An intake at Monterey County Jail can take anywhere from an hour to eight hours, according to a report by the Monterey County Civil Grand Jury released on May 7. On busy days, the queue of vehicles holding inmates waiting to be booked can be down the street, according to the report.
Booking is a multi-step process, including photographing and fingerprinting the individual and conducting a medical screening. In addition, inmates must be processed twice, first by the police agency then at the jail, since data entry systems don’t communicate with each other, according to the report.
“We all really have to make sure we’re doing everything absolutely correctly, otherwise we know we’re going to get sued, so it tends to slow the whole process down,” King City Police Chief Robert Masterson says.
Doing it slowly also has impacts, the grand jury found. “This can affect emergency response and routine public safety coverage, as well as increase overtime costs. Extended wait times also affect arrestees, who remain in vehicles or holding areas until booking is completed,” the report states.
Long waits reduce officer availability for patrolling the streets while they wait in line.
Police chiefs in South County cities say booking can keep an officer away for hours at a time. To make the process faster, King City and Greenfield police regularly take arrestees to Mee Memorial Hospital for medical screening and clearance.
In Greenfield, 5 to 10 percent of the police department’s overtime budget is spent on booking arrestees.
“I’ve had reports from my officers that say they spent up to six hours in the jail,” Masterson says. KCPD’s average staffing is two to three people per shift; taking a suspect to Salinas means the agency will be one officer down for at least half a shift.
Masterson is sympathetic to the Monterey County Sheriff’s Office in working to comply with its obligations, including those required by a class-action settlement agreement concerning health care at the jail.

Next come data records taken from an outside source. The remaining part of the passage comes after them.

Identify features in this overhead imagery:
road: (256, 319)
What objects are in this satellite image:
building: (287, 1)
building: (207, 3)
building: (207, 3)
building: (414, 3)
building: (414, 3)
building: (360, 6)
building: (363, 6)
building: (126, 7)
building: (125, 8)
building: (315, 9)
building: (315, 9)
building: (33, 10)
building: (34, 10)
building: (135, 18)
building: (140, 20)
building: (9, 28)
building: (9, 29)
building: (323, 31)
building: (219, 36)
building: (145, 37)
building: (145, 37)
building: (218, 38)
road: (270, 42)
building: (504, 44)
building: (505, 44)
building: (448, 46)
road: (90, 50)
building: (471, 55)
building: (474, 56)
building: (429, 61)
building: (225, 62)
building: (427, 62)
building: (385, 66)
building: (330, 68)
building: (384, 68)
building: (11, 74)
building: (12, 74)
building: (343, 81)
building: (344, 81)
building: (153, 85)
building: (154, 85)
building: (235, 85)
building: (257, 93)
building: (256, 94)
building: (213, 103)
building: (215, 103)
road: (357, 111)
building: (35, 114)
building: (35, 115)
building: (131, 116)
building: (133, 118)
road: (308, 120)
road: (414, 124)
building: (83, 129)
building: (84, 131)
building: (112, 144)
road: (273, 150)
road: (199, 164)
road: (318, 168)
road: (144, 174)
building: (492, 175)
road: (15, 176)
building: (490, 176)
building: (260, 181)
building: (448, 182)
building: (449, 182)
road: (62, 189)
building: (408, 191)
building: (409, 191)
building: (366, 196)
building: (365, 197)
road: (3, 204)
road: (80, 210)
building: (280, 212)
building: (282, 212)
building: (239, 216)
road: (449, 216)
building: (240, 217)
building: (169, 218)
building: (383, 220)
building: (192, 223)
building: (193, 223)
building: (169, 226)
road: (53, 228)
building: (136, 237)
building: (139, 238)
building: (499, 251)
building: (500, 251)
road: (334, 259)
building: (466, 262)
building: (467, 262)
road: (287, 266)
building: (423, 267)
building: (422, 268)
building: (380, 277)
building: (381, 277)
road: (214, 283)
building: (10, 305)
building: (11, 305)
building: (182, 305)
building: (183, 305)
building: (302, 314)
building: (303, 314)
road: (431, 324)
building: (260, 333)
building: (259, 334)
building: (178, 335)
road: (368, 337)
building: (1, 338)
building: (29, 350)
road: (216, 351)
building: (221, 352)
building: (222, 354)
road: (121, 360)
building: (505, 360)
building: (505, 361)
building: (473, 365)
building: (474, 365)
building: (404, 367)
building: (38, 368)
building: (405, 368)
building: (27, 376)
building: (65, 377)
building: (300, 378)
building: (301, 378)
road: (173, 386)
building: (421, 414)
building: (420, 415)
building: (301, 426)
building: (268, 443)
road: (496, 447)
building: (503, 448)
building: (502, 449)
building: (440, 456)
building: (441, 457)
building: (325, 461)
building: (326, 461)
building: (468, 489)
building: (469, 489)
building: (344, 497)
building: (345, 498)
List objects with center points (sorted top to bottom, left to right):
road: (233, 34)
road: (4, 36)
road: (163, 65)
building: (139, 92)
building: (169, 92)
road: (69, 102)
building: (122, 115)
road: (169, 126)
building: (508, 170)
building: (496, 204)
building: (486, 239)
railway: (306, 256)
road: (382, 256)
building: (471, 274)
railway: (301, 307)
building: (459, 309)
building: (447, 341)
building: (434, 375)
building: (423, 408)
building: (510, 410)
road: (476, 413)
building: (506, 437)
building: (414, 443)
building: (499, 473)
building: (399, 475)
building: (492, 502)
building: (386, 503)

“There’s a lot of liability for the Sheriff’s Department in receiving inmates, and they want to make sure they’re doing it right,” Masterson says, noting the process has changed a lot since the time he started working 40 years ago.
Soledad Police Chief Patrick Valenzuela has been on the job for under a year, after working in a more populated area in Maricopa County in Arizona. “My officers there got to the process a lot quicker than they do here,” Valenzuela says. In Arizona, he says, officers from the Sheriff’s Department might meet halfway to pick up arrestees.
Fourteen law enforcement agencies, including California Highway Patrol, book suspects at Monterey County Jail, and they have to transport them to Salinas where the jail is located.
In January, the jail switched its health care provider from Wellpath to Correctional Healthcare Partners, which has increased staffing. Since then, the booking process has two nurses instead of one on staff during daytime and has increased its intake stations to accelerate the process.
“The booking times are getting better,” says Greenfield Police Chief Guillermo Mixer, noting the queue has dropped from eight hours to the three-to-five-hour range. “I haven’t had an eight-hour wait in a few months.”
The civil grand jury recommended developing a guide on standard booking procedure and a comparative analysis between the current and former health care providers, as well as streamlining data collection among law enforcement agencies (or an analysis of why this is infeasible).
Mixer says several police departments and the sheriff have already talked about a streamlined data system. “It would make everybody’s job so much easier, because we can input all the information here at once,” he says.
The Sheriff’s Office is reviewing the report and declined to be interviewed, but will produce a written response to the report.